I’m not going to discuss the technicalities of the down-time (which is covered extensively in the blog post linked above), except to note that “shit happens” – my main take-aways from that are basically two:
- Don’t let tired people handle critical system issues, and if you ever find yourself juggling the third production issue at midnight after a full day of work – just say: “no, I’m not going to fix this – some one else must step in or we leave the system down for tomorrow”.
- The GitLab process for handling the failure was nothing short of amazing, and they deserve all the kudus for that: After figuring out how deep in shit they are, and posting a “sorry we’re down” page on the main web site, they:
- Posted frequent updates on their tweeter status account (to the point of posting restore percentages progress)

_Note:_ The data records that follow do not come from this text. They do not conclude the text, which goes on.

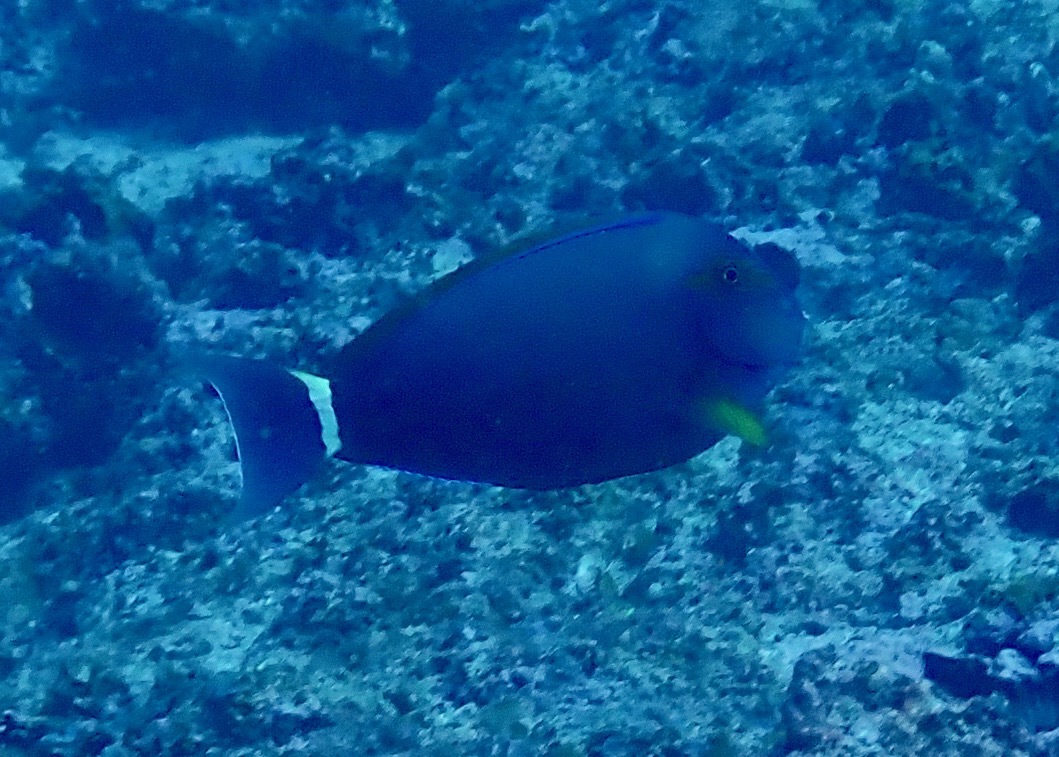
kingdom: Animalia
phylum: Chordata
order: Perciformes
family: Acanthuridae
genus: Acanthurus
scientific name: Acanthurus grammoptilus
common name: Finelined surgeonfish
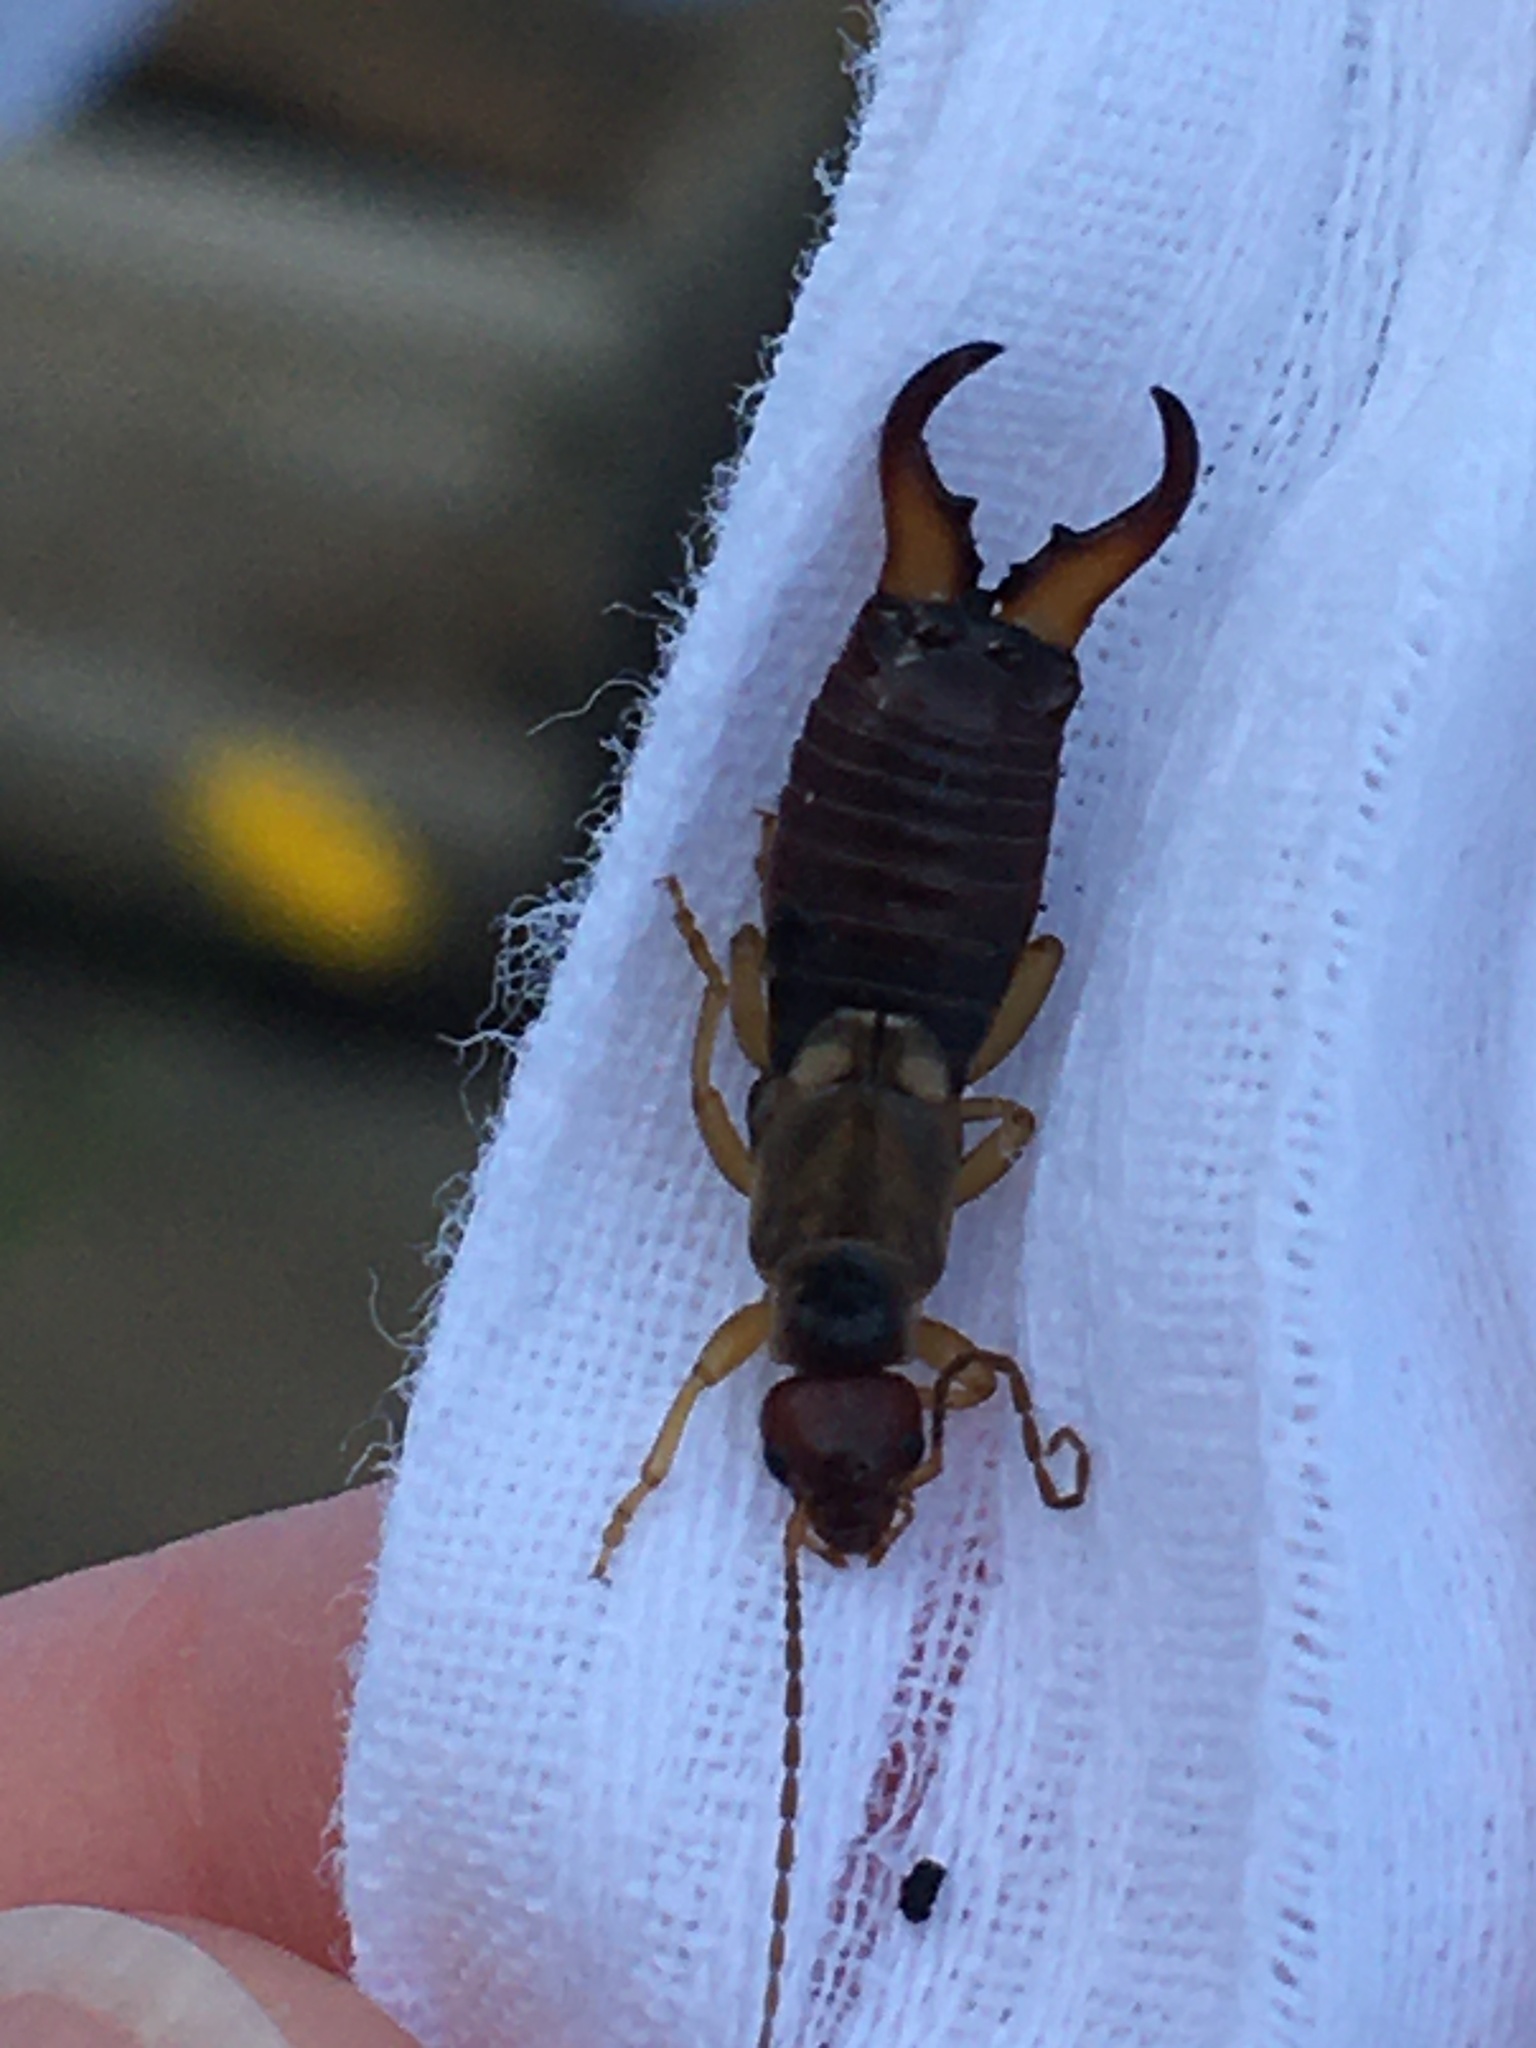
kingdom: Animalia
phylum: Arthropoda
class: Insecta
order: Dermaptera
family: Forficulidae
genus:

- Published the technical root cause analysis Google Document as it was being developed
- Streamed the operations team ongoing restoration work on a live YouTube channel (!!) The operations people even responded live to comments on the chat, commented on the process and their architecture and were generally being awesome.
I think this should be the standard from now on how to handle system crashes on your public facing application – 1000% transparency should be how these things are handled if you have any hope of recovering the trust of the community in your service.
- at the time of writing, the service is still not up, but its not yet even 24 hours since the crash happened [↩]